# What needs to be done:
Extend the forum post about broken pipe exceptions from CXF on JBoss AS 5.1, picking up right after its final line.

# Text:
_ _ _ _ _ _ _

0 Replies Latest reply on Apr 24, 2014 8:46 AM by stupormundi

    Broken pipe exceptions from CXF - JBoss AS 5.1

    stupormundi

      Hello forum!

       

      Some context : a (clustered) project on JBoss AS 5.1 serving jax-ws (soap) web services.

      jbossws-cxf-server 3.1.2.GA

      Apache CXF API 2.2.2, I believe.

       

       

      We had been running the WS client application with a 60 s timeout, and were keen to reduce this timeout. We also reduced the blocking-timeout (in the datasources config) correspondingly.

       

      Load testing our application, while monitoring memory usage (visualvm), an unfortunate, memory consuming feedback effect became apparent.

       

      When a web service operation finishes and attempts to send, and the client has already terminated the connection, exceptions are thrown:

       

      [org.apache.cxf.phase.PhaseInterceptorChain] (http-0.0.0.0-8080-240) Interceptor has thrown exception, unwinding now

      org.apache.cxf.interceptor.Fault: Marshalling Error: null

      ...

_ _ _ _ _ _ _

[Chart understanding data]
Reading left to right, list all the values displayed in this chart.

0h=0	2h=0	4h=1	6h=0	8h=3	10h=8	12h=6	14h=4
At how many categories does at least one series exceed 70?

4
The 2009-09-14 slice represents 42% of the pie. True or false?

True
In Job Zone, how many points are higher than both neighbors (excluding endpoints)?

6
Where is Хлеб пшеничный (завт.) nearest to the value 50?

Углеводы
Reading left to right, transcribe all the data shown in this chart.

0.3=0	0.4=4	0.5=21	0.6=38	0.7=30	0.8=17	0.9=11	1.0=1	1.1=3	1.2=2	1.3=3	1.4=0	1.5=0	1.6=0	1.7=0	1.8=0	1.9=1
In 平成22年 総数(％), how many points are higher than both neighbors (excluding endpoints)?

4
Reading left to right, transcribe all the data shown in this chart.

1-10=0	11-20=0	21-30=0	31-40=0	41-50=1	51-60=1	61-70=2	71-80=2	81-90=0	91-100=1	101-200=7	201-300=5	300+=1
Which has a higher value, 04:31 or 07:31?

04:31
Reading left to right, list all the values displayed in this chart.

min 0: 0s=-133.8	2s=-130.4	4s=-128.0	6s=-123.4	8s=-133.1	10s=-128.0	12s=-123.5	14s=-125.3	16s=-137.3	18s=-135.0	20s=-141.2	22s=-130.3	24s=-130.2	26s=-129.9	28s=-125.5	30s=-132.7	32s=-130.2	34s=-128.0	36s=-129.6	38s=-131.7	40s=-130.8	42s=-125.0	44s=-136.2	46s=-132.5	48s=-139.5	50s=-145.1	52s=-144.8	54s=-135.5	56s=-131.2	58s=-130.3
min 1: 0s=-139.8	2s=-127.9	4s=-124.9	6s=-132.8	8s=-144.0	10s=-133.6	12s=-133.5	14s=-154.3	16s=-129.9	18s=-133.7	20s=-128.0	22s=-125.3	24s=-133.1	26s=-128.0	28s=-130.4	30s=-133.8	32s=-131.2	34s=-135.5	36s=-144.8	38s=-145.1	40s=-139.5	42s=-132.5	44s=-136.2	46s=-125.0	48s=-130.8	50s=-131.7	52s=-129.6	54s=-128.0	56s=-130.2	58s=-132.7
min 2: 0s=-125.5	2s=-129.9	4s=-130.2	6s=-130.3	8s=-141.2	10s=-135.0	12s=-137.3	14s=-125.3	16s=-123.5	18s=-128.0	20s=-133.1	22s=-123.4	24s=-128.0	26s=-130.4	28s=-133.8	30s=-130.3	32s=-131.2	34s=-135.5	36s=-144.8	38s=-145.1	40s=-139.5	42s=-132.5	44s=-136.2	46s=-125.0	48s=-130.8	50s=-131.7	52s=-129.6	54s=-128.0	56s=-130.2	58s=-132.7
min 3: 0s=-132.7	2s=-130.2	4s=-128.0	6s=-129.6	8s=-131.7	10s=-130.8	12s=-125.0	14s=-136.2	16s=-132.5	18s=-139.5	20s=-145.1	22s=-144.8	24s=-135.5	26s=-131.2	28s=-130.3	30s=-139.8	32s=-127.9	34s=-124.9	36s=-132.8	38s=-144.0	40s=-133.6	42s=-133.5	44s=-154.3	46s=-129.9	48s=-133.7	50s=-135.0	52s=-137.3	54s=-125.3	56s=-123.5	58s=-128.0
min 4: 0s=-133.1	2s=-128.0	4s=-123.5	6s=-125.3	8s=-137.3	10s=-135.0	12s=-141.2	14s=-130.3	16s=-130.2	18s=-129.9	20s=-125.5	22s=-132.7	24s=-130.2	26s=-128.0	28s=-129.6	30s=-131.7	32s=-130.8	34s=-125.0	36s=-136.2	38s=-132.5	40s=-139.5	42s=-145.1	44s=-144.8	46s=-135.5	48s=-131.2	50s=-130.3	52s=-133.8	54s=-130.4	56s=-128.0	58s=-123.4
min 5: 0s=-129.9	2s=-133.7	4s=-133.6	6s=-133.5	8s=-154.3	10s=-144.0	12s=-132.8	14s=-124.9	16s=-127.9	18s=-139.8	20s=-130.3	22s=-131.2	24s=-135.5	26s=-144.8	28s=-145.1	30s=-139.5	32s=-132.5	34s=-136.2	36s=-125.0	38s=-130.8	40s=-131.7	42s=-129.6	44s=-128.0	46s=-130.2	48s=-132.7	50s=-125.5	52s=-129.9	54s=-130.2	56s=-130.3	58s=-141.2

_ _ _ _ _ _ _

# Exercise answer:
      Caused by: ClientAbortException:  java.net.SocketException: Broken pipe

              at org.apache.catalina.connector.OutputBuffer.realWriteBytes(OutputBuffer.java:399)

      ...

      Caused by: java.net.SocketException: Broken pipe

              at java.net.SocketOutputStream.socketWrite0(Native Method)

       

      When we increased the load to increase response times to the region where the soap client times out, the creation of large amounts of these exceptions lead to very high memory usage.

       

      We have an 8G heap limit, and normally the app only uses 1-2G. The exceptions began to eat up most of the heap. The exceptions can of course be GC'd, but first they are created. The combination of clockcycles lost to exception creation and lost to GC, caused the response times to increase and thus caused more timeouts, which in turn caused more Broken pipe exceptions etc. etc.

       

      Eventually nearly all memory was used up by exceptions and GCs which took multiple seconds occurred.

       

      This positive feedback between client timeouts having occurred (which in themselves aren't a problem for us) and the exceptions, which increase the timeouts, is very undesirable.

       

      I'm wondering if it's possible to configure CXF to fail silently instead of throwing these exceptions. And if not, if there might be an alternative (drop in replacement)?

       

      We are migrating this application to JBoss AS 7.1.

       

      I'm also curious whether jax-ws in AS 7.1 will behave in the same way? If the issue is fixable more easily in AS 7.1 we might skip trying to address it before the migration.